Bedouin shepherds such as Abu Bashar, known for their fierce independence and self-reliance, have been fleeing their land at an accelerating rate in recent years.

UN monitors say settler violence is the primary reason. Three incidents of this kind have happened daily against Palestinian herders so far this year, compared to an average of two per day in 2022 and one the year before.

Now, with the usual observers preoccupied, the Bedouin are suffering even more.

Even the centuries-old Bedouin commitment to autonomy, mobility and independence is no match for the current Israeli threat.

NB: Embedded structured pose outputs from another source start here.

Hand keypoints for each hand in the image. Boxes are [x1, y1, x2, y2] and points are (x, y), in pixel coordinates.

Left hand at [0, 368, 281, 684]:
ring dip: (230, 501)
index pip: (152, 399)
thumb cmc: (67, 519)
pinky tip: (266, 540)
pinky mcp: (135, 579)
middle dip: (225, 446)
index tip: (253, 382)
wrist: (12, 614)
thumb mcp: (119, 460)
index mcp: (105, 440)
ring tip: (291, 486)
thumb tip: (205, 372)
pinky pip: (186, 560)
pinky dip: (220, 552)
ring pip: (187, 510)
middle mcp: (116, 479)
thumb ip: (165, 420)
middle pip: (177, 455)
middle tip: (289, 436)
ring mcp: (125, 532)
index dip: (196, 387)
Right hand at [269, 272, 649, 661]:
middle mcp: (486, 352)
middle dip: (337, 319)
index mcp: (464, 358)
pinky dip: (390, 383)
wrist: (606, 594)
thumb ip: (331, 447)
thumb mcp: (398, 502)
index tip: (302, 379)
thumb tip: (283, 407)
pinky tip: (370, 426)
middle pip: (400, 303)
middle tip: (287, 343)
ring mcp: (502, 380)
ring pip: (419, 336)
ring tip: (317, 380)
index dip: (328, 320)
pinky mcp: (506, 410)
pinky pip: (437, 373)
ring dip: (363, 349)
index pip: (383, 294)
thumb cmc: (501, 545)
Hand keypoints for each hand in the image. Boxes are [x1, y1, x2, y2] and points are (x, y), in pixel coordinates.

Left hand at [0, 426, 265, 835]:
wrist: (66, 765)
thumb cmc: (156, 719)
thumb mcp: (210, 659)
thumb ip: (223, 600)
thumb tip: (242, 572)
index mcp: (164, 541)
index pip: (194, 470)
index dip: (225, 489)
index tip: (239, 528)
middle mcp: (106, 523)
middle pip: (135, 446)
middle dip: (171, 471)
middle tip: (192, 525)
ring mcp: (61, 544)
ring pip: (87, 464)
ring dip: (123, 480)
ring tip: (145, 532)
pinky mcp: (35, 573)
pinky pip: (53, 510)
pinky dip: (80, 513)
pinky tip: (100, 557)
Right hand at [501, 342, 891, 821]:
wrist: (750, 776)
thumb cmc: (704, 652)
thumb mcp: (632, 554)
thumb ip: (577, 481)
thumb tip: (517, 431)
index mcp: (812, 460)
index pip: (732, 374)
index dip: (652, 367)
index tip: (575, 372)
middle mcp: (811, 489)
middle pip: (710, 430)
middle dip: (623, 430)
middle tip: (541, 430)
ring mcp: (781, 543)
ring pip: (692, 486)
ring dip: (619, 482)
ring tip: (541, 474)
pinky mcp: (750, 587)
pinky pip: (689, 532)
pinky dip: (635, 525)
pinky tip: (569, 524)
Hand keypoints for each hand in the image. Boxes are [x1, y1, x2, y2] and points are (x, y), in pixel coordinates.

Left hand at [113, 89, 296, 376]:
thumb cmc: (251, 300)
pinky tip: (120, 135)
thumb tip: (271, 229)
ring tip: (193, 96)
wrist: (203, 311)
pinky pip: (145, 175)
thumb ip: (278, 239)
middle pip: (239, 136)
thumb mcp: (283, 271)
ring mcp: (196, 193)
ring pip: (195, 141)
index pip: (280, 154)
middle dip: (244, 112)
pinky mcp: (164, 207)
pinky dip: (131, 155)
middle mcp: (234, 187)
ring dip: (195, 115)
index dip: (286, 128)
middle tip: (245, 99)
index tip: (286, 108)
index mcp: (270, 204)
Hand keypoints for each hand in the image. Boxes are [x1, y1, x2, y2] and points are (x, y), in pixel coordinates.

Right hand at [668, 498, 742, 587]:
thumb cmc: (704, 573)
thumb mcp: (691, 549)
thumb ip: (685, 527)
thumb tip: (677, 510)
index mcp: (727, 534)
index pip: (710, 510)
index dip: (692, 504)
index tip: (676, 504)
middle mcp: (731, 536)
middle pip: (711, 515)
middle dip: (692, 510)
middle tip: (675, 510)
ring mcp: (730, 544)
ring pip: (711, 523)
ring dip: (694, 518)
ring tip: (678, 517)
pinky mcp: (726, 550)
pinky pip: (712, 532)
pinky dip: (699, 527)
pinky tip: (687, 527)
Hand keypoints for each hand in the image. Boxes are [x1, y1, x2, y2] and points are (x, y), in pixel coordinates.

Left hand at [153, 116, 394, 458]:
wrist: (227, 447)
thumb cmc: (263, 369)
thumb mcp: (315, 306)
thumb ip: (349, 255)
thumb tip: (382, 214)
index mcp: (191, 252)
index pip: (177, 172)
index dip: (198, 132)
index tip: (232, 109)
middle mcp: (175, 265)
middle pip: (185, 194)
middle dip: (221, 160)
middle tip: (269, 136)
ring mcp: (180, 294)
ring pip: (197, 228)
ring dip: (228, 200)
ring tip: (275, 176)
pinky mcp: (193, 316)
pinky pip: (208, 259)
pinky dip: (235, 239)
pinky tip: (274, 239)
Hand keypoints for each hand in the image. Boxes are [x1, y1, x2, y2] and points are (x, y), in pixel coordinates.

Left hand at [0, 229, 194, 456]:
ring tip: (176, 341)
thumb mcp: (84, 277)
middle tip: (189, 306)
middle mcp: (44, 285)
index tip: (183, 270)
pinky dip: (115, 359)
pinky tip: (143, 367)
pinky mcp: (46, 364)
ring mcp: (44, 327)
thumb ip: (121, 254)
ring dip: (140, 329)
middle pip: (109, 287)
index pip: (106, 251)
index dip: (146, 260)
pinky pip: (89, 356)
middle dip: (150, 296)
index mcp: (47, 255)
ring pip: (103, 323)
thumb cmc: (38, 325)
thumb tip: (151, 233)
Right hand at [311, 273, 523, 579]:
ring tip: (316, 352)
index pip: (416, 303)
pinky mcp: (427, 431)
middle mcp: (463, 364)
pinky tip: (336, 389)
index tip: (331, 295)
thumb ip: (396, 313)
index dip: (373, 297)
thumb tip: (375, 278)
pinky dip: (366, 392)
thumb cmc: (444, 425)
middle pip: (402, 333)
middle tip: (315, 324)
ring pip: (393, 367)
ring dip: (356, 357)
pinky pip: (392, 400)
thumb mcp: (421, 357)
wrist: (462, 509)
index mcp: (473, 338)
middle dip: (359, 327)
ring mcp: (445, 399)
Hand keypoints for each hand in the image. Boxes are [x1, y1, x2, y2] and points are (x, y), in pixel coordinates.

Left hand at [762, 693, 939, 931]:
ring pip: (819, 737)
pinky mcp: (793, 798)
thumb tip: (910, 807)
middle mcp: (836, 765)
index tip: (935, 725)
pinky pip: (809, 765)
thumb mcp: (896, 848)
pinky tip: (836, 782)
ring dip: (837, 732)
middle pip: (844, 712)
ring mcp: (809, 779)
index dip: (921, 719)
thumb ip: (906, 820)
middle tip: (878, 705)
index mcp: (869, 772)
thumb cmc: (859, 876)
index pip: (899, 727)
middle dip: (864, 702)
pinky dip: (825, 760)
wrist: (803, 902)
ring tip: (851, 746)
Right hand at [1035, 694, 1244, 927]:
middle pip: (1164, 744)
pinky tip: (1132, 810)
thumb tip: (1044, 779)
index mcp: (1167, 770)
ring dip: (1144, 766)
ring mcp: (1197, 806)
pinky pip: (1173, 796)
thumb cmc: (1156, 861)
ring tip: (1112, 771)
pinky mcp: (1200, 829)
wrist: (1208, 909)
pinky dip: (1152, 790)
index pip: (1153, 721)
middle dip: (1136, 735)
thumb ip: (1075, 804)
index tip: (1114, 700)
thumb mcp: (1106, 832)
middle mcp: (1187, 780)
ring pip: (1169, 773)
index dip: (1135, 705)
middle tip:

Abu Bashar is helpless but still determined that international observers and journalists see the remains of his former home, a patchwork of pens for animals and tents for herders. However, now it is too dangerous for him to accompany them.

Instead, he referred us to a nearby Bedouin camp that has so far been spared displacement. “From there you can take pictures of where we used to live,” he says.

The Bedouin of this second community are protected by a deep valley, dotted with caves in which Abu Bashar’s predecessors sought shelter from the cold and rain with their flocks.

From the vantage point, the elder’s friend, who did not want to be named for fear of reprisal, gestured across the chasm to where his neighbour used to live.

What remains of Abu Bashar’s old encampment is now an eerie scene. The settlers did not even bother to cover up their crime. It was a swift operation, so efficient that the tents of its displaced victims are still standing, flapping in the wind.

It was an attack most likely organised by illegal settlers on social media. Since Saturday’s war began, members of these increasingly aggressive groups appear to be seizing a perfect opportunity.

The world is distracted: diplomats cannot leave Jerusalem or Ramallah for fear of their own safety in the mounting chaos, and journalists are preoccupied by the war in the south.

On Friday, one post in a settler WhatsApp Group instructed members to: “Keep your eyes open … Liquidate every Arab that comes in the direction of a settlement!”

“Are you ready for war?” the author asked.

Allegra Pacheco of the West Bank Protection Consortium, an NGO that supports Palestinians, told The National that in the past few days about 400 Palestinians have been forced to leave their homes to flee to safer areas.

This recent wave of dispossessed Palestinians are primarily in Abu Bashar’s situation. They are unlike the Palestinians of Jerusalem or Hebron, who try to resist the settlement project inch by inch in densely packed urban areas.

They are a rural kind, who wish to cling to their property and land not only for nationalist symbolism but most of all to keep the ancient Bedouin way of life in the Palestinian Territories.

Now, in his small lot, over which the concrete Israeli watchtower looms, Abu Bashar could not have clearer proof that his community is losing the fight. And apart from Israelis, no one else is watching.